As for rotations, since Quaternions are in 4 dimensions, we'll simplify things a little and use Unity's Quaternion.Euler() function, which allows us to set a rotation on the x, y and z axis. In our case, we want to and variation on the z axis only. Unity also kindly gives us the very handy Quaternion.Inverse() function to flip our rotation on the opposite side. It takes only one parameter, the rotation transform to be inversed.

   void GenerateShapes()
    {
        ...
        int elements = Random.Range(10, 50);

        // loop to generate creature parts
        for (int i = 0; i < elements; i++)
        {
            int randShape = Random.Range(0, shapes.Count);
            float scale = Random.Range(0.25f, 1.25f);
            float randRot = Random.Range(-360.00f, 360.00f);
            ...
            // 1 - scale
            go.transform.localScale = new Vector3(scale, scale, scale);
            go2.transform.localScale = new Vector3(-go.transform.localScale.x, 
            go.transform.localScale.y, go.transform.localScale.z);

            // 2 - rotation
            go.transform.rotation = Quaternion.Euler(0, 0, randRot);
            go2.transform.rotation = Quaternion.Inverse(go.transform.rotation);

            // add color
            go.GetComponent<Renderer>().material = material;
            go2.GetComponent<Renderer>().material = material;
         
            go.transform.parent = left.transform;
            go2.transform.parent = right.transform;

            go.SetActive(true);
            go2.SetActive(true);
           
        }

    }

image

Step 6

To round things off, let's give our creature a more life-like feel by animating each of it's sides, as if they were wings. For this, we'll move out of the For loop, and in fact, we'll be moving out of the GenerateShape() function altogehter, and into Unity's Update() function is called every frame. Since we declared the variables that contain our creature's elements at the top of our class, we can access them from anywhere in our code.

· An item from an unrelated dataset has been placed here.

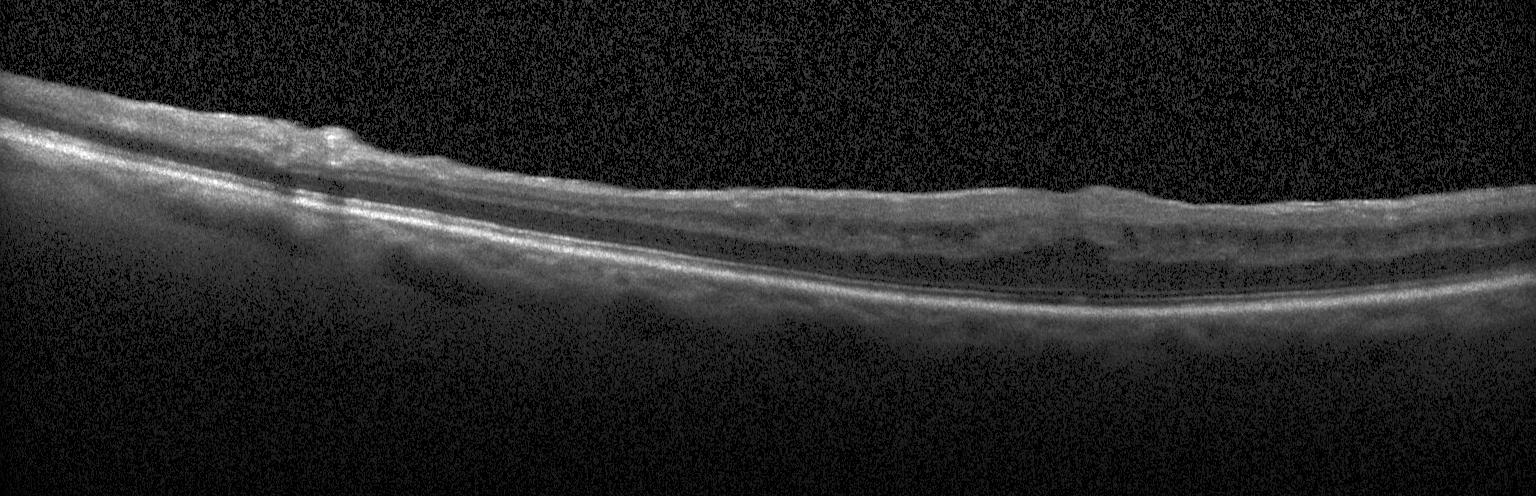
OCT B-scan showing DME.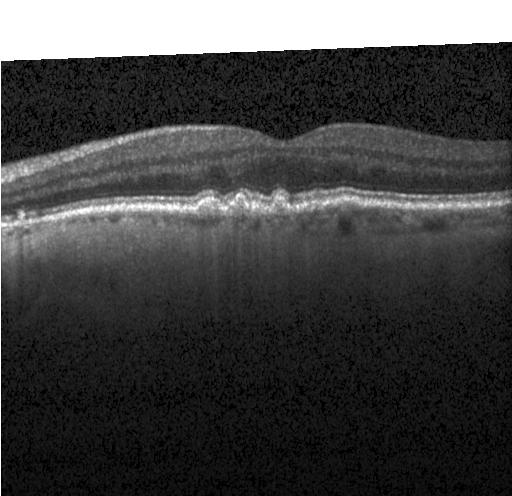 Optical coherence tomography B-scan. SD-OCT. Heidelberg Spectralis. Macular scan — This B-scan demonstrates sub-RPE drusenoid deposits.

We'll be animating the rotation on the y axis of each side, left and right. To do this, we'll need a bit of math. Unity has a really handy set of math functions, including Mathf.Sin() which is a periodic function to which we'll give Unity's Time.time, a counter that starts as soon as the program starts to run. This is what creates the rythm of our flapping wings.

Two new variables are needed here, speed, to control how quickly the wings flap, and maxRotation which will allow us to set the breadth of the wings angle of rotation. These two variables can be declared at the top of our class.

public class Step6 : MonoBehaviour
{
    ...
    // wing mmovement
    public float speed = 2f;
    public float maxRotation = 45f;

    // Start is called before the first frame update
    void Start()
    {
        ...
    }

    void GenerateShapes()
    {
        ...
    }

     void Update()
    {
        // wing movement
        left.transform.rotation = Quaternion.Euler(0f, maxRotation * Mathf.Sin(Time.time * 
        speed), 0f);
        right.transform.rotation = Quaternion.Euler(0f, maxRotation * -Mathf.Sin(Time.time * 
        speed), 0f);
    }

Next, inside Update() we'll grab the rotation transforms for each side, and do our math calculations on the y axis. Inside Mathf.Sin(), we multiply Time.time by speed, and we multiply its result but maxRotation.

Now when you hit Play in Unity, you'll see you're creature feels much more alive. And there you have it, a simple random generator. Some hints to push things further:

  • • We've mainly used randomness to add variety to our project, but noise offers a nice and slightly more poetic option. Look at the differenet types of noise that exist and experiment with implementing them with different aspects of your creature.
  • Keijiro has a wonderful library for this that's very simple to implement. Hint: the library is called Klak, and it's already in the base project we've been working on.
  • • Daniel Shiffman has a wonderful bunch of videos on the topic as well, that are definitely worth exploring.
  • • Consider adding audio or other types of real-time data to the scene to influence different elements, such as movement, scale or rotation.